Son olarak bir noktaya daha değinip, çok sevdiğim kapanış müziği ile bitireceğim. Benim bu yazıyı yazmaktaki amacım animeyi yapabildiğimce tanıtmak ve sizi bir fikir sahibi yapmak. İyi veya kötü bir düşünce oluşmasını sağlamak değil, sadece bilgilendirmek ve gördüğüm, anlayabildiğim kadarıyla yorumlamak. Bunun öznel bir yazı olduğunu da okuyan herkes bilir zaten. Öte yandan çokta kişiselleştirmekten, spoiler vermekten kaçınıyorum sonuçta ‘tanıtım yazısı’ diyoruz buna. Gerçi bu yazıda bunu çok başaramadım ama içeriğine yönelik bilgi vermeden de düşüncelerimi ifade etmenin bir yolunu bulamadım açıkçası. Ama genel olarak amacım içeriğine çok girmeden genel bir fikir vermek o yüzden maalesef düşüncelerimi, daha fazla açamam o zaman hem yazı tabiri caizse cıvıklaşır hem de bu tanıtım yazısı olmaktan çıkar diye düşünüyorum. Ama yine de elimden geldiğince çok sıradan yazmamaya, sıkmamaya gayret edeceğim. Sabredip okuduğunuz içinde çokça teşekkür ederim : )

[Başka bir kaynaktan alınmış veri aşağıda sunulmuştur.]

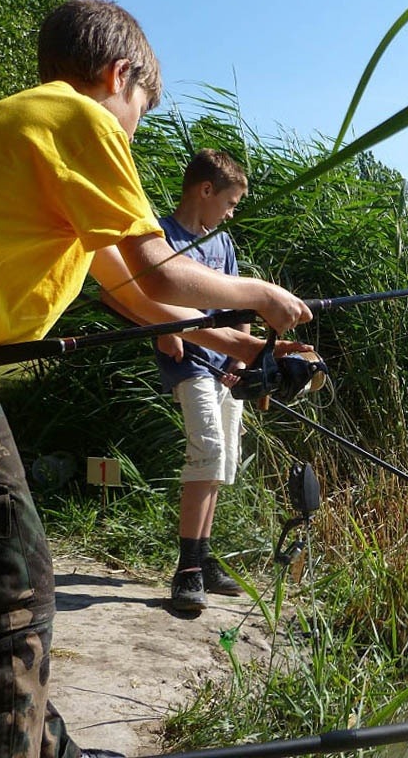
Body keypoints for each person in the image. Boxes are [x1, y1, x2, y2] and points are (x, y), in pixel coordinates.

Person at [0, 0, 311, 758]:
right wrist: (262, 295)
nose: (136, 127)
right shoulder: (79, 120)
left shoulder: (39, 138)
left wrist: (242, 350)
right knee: (7, 593)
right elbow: (160, 268)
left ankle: (47, 750)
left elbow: (135, 296)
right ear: (118, 77)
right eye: (141, 108)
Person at [105, 149, 268, 611]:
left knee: (223, 462)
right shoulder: (162, 236)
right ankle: (187, 570)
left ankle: (204, 554)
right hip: (190, 363)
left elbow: (242, 307)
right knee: (208, 451)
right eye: (231, 202)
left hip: (226, 366)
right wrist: (160, 333)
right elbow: (122, 292)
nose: (232, 212)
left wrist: (243, 355)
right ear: (206, 190)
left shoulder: (223, 243)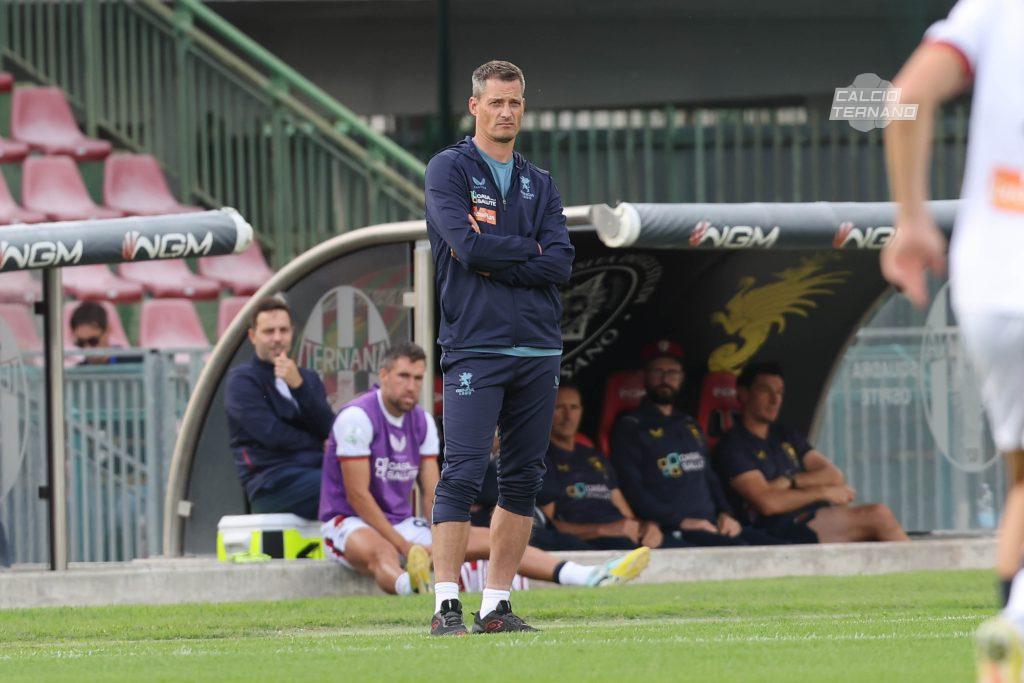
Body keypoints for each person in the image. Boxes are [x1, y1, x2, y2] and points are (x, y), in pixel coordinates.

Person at [425, 59, 638, 636]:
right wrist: (527, 256)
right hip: (473, 345)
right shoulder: (447, 169)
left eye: (514, 102)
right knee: (463, 473)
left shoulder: (539, 181)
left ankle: (495, 605)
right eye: (495, 101)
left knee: (522, 480)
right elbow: (466, 250)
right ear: (474, 106)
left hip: (539, 351)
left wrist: (506, 256)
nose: (505, 112)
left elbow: (563, 262)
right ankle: (446, 603)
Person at [880, 3, 1024, 675]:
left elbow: (904, 96)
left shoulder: (993, 8)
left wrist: (911, 218)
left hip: (991, 276)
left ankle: (1010, 630)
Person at [320, 342, 649, 602]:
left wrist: (439, 539)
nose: (412, 386)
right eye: (404, 376)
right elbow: (358, 496)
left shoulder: (421, 421)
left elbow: (434, 493)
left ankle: (586, 576)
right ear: (384, 375)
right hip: (349, 520)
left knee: (491, 539)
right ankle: (412, 586)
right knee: (380, 550)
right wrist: (407, 547)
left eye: (418, 378)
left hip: (402, 524)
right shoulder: (357, 418)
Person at [716, 362, 908, 545]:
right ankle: (928, 576)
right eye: (765, 391)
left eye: (780, 392)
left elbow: (834, 476)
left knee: (874, 529)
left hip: (812, 516)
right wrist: (822, 491)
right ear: (743, 394)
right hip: (779, 529)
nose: (775, 400)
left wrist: (790, 481)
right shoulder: (734, 445)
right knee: (878, 515)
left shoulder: (785, 435)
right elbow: (768, 504)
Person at [609, 341, 777, 547]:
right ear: (645, 376)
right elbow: (632, 490)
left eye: (672, 373)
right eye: (657, 372)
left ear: (681, 378)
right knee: (740, 553)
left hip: (713, 524)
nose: (665, 379)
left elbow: (709, 476)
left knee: (776, 546)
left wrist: (726, 514)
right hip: (674, 529)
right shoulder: (630, 427)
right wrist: (680, 521)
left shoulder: (689, 424)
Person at [224, 296, 334, 520]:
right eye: (268, 331)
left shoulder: (307, 378)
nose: (277, 338)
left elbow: (329, 428)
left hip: (315, 472)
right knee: (346, 487)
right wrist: (318, 445)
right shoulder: (243, 380)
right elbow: (273, 435)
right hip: (271, 482)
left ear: (292, 333)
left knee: (366, 480)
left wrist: (299, 387)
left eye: (283, 330)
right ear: (252, 336)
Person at [544, 382, 685, 550]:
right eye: (559, 407)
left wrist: (647, 527)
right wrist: (602, 530)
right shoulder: (542, 458)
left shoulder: (593, 456)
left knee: (688, 552)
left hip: (624, 535)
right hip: (588, 542)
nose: (568, 416)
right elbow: (546, 526)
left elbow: (627, 515)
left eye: (574, 407)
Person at [69, 301, 140, 365]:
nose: (87, 348)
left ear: (107, 331)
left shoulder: (137, 364)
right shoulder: (78, 374)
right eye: (81, 343)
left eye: (93, 341)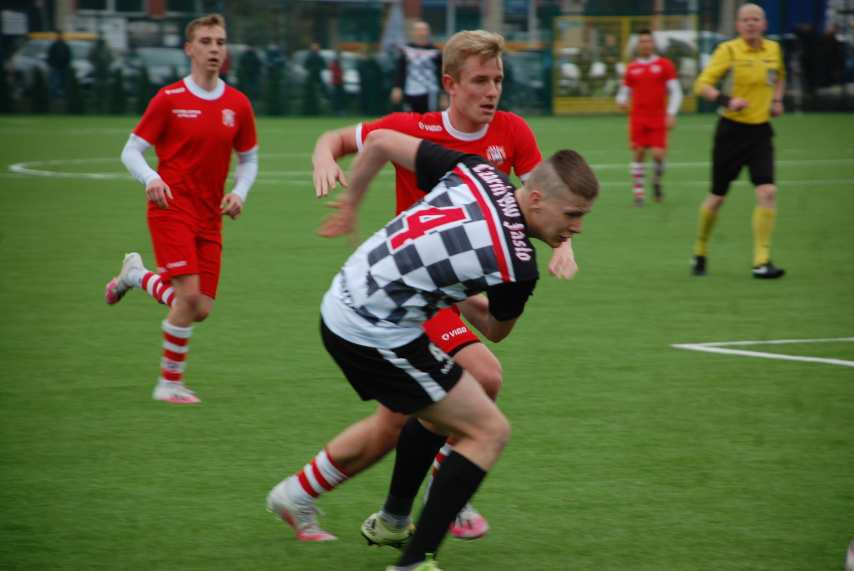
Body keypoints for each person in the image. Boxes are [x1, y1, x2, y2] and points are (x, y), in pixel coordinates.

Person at [268, 128, 599, 571]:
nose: (576, 228)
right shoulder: (519, 265)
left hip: (351, 291)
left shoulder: (479, 170)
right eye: (573, 215)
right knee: (488, 431)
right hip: (371, 329)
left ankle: (391, 519)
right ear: (536, 198)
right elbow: (496, 330)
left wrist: (352, 204)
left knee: (445, 402)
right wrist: (456, 291)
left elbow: (382, 141)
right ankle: (413, 562)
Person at [305, 29, 579, 543]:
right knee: (482, 378)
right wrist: (325, 158)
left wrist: (563, 244)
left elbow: (545, 199)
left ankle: (362, 509)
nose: (491, 91)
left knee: (401, 423)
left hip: (452, 291)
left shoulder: (514, 132)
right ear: (450, 84)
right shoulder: (416, 127)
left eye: (498, 80)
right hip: (411, 291)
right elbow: (339, 140)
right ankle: (441, 500)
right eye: (480, 80)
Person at [103, 14, 259, 403]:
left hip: (210, 216)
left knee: (200, 307)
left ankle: (136, 275)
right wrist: (151, 179)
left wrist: (239, 192)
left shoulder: (237, 104)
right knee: (188, 297)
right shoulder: (169, 99)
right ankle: (168, 384)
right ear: (189, 48)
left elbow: (250, 159)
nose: (214, 49)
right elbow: (131, 150)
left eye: (220, 42)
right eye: (205, 41)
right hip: (170, 208)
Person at [691, 3, 785, 279]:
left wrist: (777, 100)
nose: (751, 24)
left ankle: (762, 261)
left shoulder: (773, 50)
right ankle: (700, 249)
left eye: (756, 19)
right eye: (745, 20)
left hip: (760, 132)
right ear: (738, 25)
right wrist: (727, 100)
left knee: (767, 191)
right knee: (717, 198)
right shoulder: (728, 51)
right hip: (730, 132)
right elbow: (701, 85)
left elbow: (779, 76)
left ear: (764, 24)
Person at [615, 29, 682, 205]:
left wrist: (671, 113)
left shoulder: (664, 65)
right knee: (638, 153)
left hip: (658, 118)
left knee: (658, 155)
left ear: (653, 44)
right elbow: (623, 92)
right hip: (638, 118)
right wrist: (621, 100)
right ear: (638, 45)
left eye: (648, 41)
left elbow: (676, 92)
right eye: (642, 41)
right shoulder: (632, 68)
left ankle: (657, 181)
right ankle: (639, 195)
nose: (645, 44)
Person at [391, 21, 442, 113]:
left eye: (424, 30)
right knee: (409, 119)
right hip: (410, 91)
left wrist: (444, 93)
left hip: (430, 92)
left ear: (428, 32)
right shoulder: (405, 50)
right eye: (418, 30)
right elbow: (400, 70)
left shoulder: (435, 51)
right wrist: (397, 87)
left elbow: (440, 72)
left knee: (428, 120)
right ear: (413, 32)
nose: (421, 32)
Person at [47, 30, 71, 98]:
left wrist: (66, 64)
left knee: (63, 83)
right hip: (56, 67)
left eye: (60, 35)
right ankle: (54, 97)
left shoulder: (64, 45)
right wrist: (52, 64)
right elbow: (50, 56)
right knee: (55, 83)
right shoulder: (54, 45)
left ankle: (62, 96)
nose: (59, 36)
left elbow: (68, 56)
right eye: (59, 35)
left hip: (63, 67)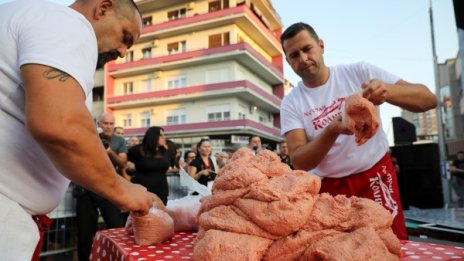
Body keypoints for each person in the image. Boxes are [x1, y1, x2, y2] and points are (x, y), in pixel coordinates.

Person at [0, 0, 154, 259]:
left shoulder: (26, 13)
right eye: (125, 38)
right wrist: (121, 190)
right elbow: (60, 123)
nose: (123, 51)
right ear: (103, 8)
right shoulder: (69, 23)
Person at [279, 22, 437, 240]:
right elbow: (299, 161)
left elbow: (428, 99)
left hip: (375, 176)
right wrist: (333, 129)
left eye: (307, 49)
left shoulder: (359, 72)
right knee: (337, 251)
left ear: (321, 46)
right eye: (294, 55)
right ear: (288, 61)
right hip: (329, 189)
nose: (303, 59)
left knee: (390, 244)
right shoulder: (291, 103)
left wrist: (387, 91)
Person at [76, 113, 129, 261]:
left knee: (117, 229)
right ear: (99, 124)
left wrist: (109, 151)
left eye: (112, 124)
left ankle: (117, 258)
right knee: (85, 234)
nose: (109, 127)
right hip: (86, 187)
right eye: (105, 123)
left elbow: (123, 164)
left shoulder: (119, 141)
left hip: (109, 188)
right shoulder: (88, 136)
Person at [128, 127, 171, 205]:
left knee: (160, 216)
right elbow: (124, 166)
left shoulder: (164, 151)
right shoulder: (136, 150)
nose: (164, 137)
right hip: (142, 193)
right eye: (161, 135)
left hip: (162, 192)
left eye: (164, 135)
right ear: (153, 136)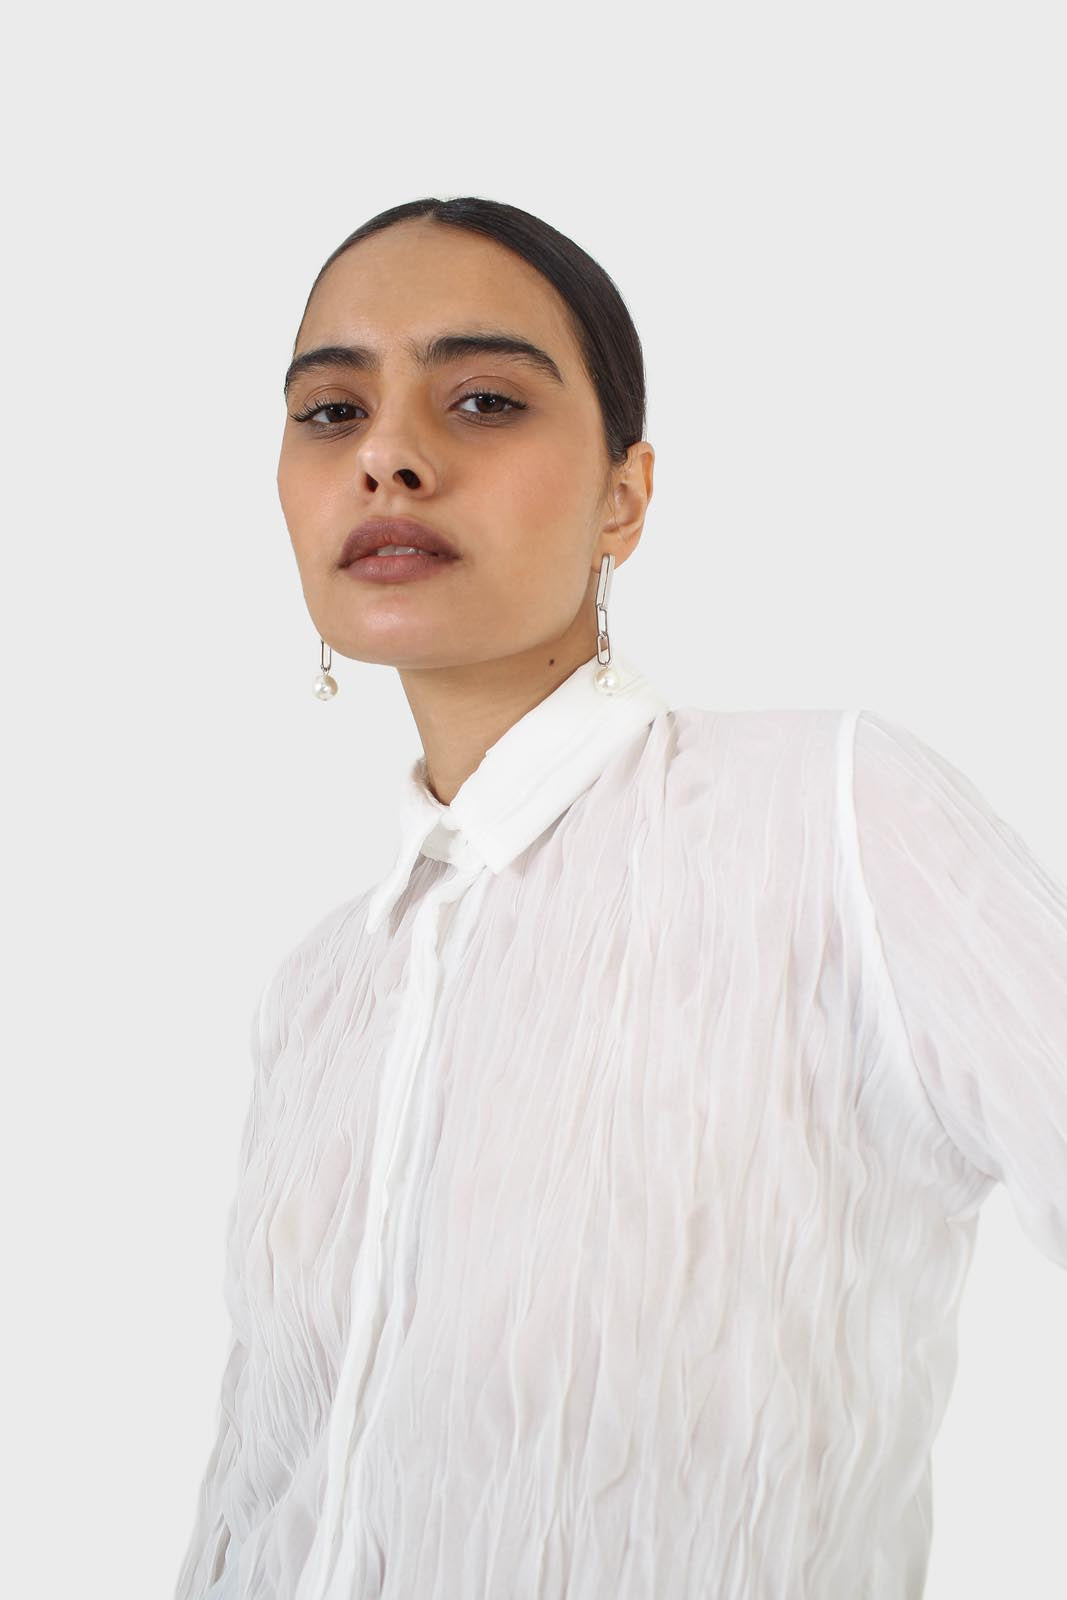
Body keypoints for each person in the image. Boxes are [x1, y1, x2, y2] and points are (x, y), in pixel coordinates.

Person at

Bir gün sen de anlayacaksın…
O beyaz karganın gittiği yeri.
Gizlice bizler uçacağız…
Işıklarla bezenmiş şehrin üstünde.
Hep bir yaşama amacı arıyoruz.
Çünkü içten içe kendimizden utanıyoruz.
Sadece dünyanın koyduğu kurallarla, kendimizi bırakıp, gülebilir miyiz ki?
Gerçeğe gözlerimizi kapadık.
Bu başka biri için değil,
Kendimiz için.
Bize giydirilen bu siyah giysiyi çıkartıp ayağa kalkacağız!
Belki dileklerimiz,
Kanatlara dönüşür.
Onlarla şüphelerimizi geride bırakır,
Ve gökyüzüne uçarız.
Sakın korkma!
Bir cevap arıyorsan, karanlığın ardında gizli!